Though popular in Europe for decades, the UK is really only just coming round to light festivals and trails, according to Libby Battaglia, artistic director of Light Up Trails, which is running Christmas at Cowdray, an illuminated interactive walk at the Cowdray estate in the South Downs.
She said the UK was “quite behind because we’ve always had a preference for fireworks”, but added: “I think because of the environment, that’s fading away. For example, the French have had a light festival in Lyon since 1852, so they’re ahead in that way, but it is growing.

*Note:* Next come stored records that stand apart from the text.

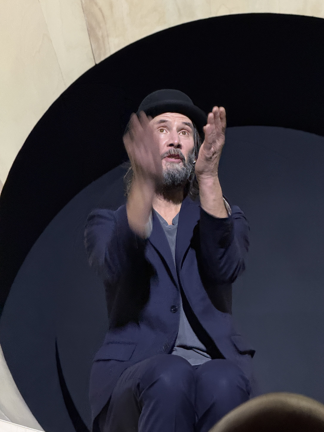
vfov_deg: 16.3
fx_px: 1510
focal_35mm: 121
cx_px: 163
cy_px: 218
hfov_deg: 12.2
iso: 1250
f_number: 2.8
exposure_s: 1/40
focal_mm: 15.66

And it’s probably more than likely because it’s so accessible and it appeals to lots of different generations.”
She said British festivals started in northern English cities such as Manchester, Liverpool and Leeds, and have trickled down south, with audiences more than doubling in just a few years.

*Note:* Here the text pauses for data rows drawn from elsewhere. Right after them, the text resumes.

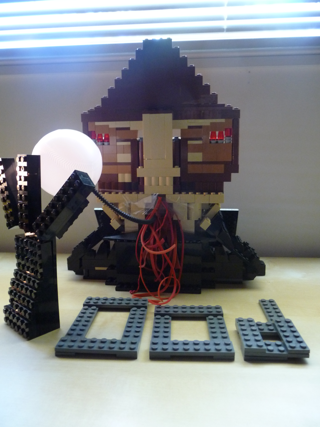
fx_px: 345
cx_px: 160
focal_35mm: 28
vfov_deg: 63.4
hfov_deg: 49.7
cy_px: 214
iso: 400
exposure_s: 1/8
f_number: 3.3
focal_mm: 4.7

Leeds’s Light Night, a free event that happens every October over two evenings, is attended by 150,000 people a year and Manchester Lightopia, a ticketed lantern festival, expects a similar number this year.
On a smaller scale, Battaglia has seen her projects grow dramatically. The Light Up Poole festival she runs has risen from 20,000 visitors to more than 50,000 in a couple of years.

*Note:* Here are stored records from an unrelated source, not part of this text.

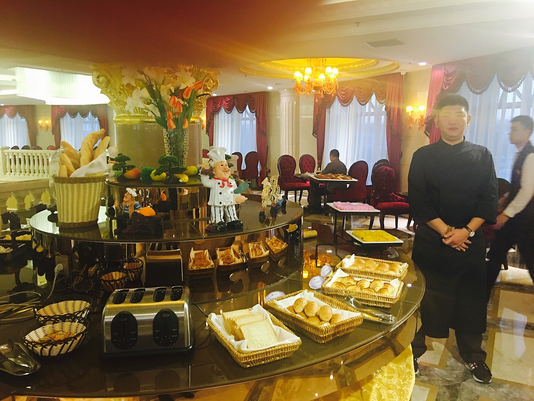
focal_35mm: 29
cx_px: 267
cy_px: 200
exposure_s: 1/10
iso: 80
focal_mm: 4.15
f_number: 2.2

Events usually take a year to plan but shortages of lorry drivers and difficulties bringing equipment from overseas has made the past couple of years a little more difficult, Battaglia said. Last year lighting that was supposed to arrive in October eventually came in February. “But all of our lighting has arrived now for this year, so we are very happy about that.”
She added: “Now we can’t wait for people to come and see.”